Sticky Blood Explained
Description:
The description by Graham Hughes of the "antiphospholipid syndrome" or Hughes Syndrome is one of the medical landmarks of the 20th century. Here is a disease, a medical discovery, which should turn such fashions around. In a series of brilliant clinical observations, Dr Hughes, not only pieced together what is now clearly a common and important disease, but also, with his team, set up the blood tests and treatment guidelines, which are used world-wide.
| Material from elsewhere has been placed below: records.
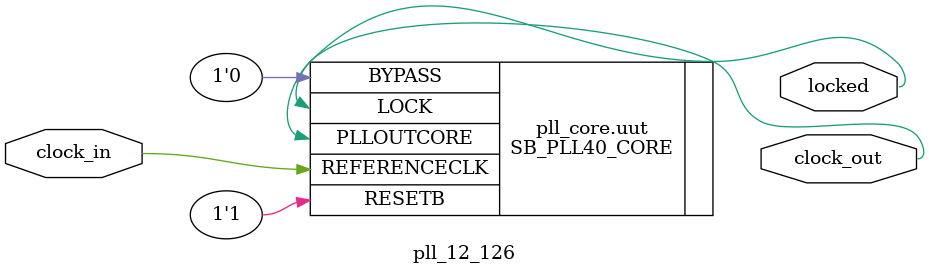
<source format=v>

module pll_12_126 #(
    parameter ICE40_PAD = 0
) (
	input  clock_in,
	output clock_out,
	output locked
);

/**
 * PLL configuration
 *
 * This Verilog module was generated automatically
 * using the icepll tool from the IceStorm project.
 * Use at your own risk.
 *
 * Given input frequency:        12.000 MHz
 * Requested output frequency:  126.000 MHz
 * Achieved output frequency:   126.000 MHz
 */

generate
if (ICE40_PAD) begin: pll_pad

SB_PLL40_PAD #(
		.FEEDBACK_PATH("SIMPLE"),
		.DIVR(4'b0000),		// DIVR =  0
		.DIVF(7'b1010011),	// DIVF = 83
		.DIVQ(3'b011),		// DIVQ =  3
		.FILTER_RANGE(3'b001)	// FILTER_RANGE = 1
	) uut (
		.LOCK(locked),
		.RESETB(1'b1),
		.BYPASS(1'b0),
		.PACKAGEPIN(clock_in),
		.PLLOUTCORE(clock_out)
		);

end else begin: pll_core

SB_PLL40_CORE #(
		.FEEDBACK_PATH("SIMPLE"),
		.DIVR(4'b0000),		// DIVR =  0
		.DIVF(7'b1010011),	// DIVF = 83
		.DIVQ(3'b011),		// DIVQ =  3
		.FILTER_RANGE(3'b001)	// FILTER_RANGE = 1
	) uut (
		.LOCK(locked),
		.RESETB(1'b1),
		.BYPASS(1'b0),
		.REFERENCECLK(clock_in),
		.PLLOUTCORE(clock_out)
		);

end
endgenerate

endmodule

</source>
In a series of clinical articles in the early 1980s, Dr Hughes and his team described the headaches, the miscarriages, the clotting tendency, the effect on platelets, the strokes, the memory loss.. and almost all of the clinical picture now recognised as a distinct syndrome. This was not an anecdotal observation. It was a prime example of meticulous clinical observation and dogged determination. Hughes Syndrome is now recognised as a major new disease. It has been described, by Dr Josep Font of Barcelona as, "one of the 2 new diseases (with AIDS) of the 20th century". Despite being 20 years old, and being of major importance in the diagnosis of strokes, migraine, multiple sclerosis, and miscarriage, the syndrome is still under diagnosed by doctors. This book by Kay Thackray is an important contribution to the understanding of the syndrome.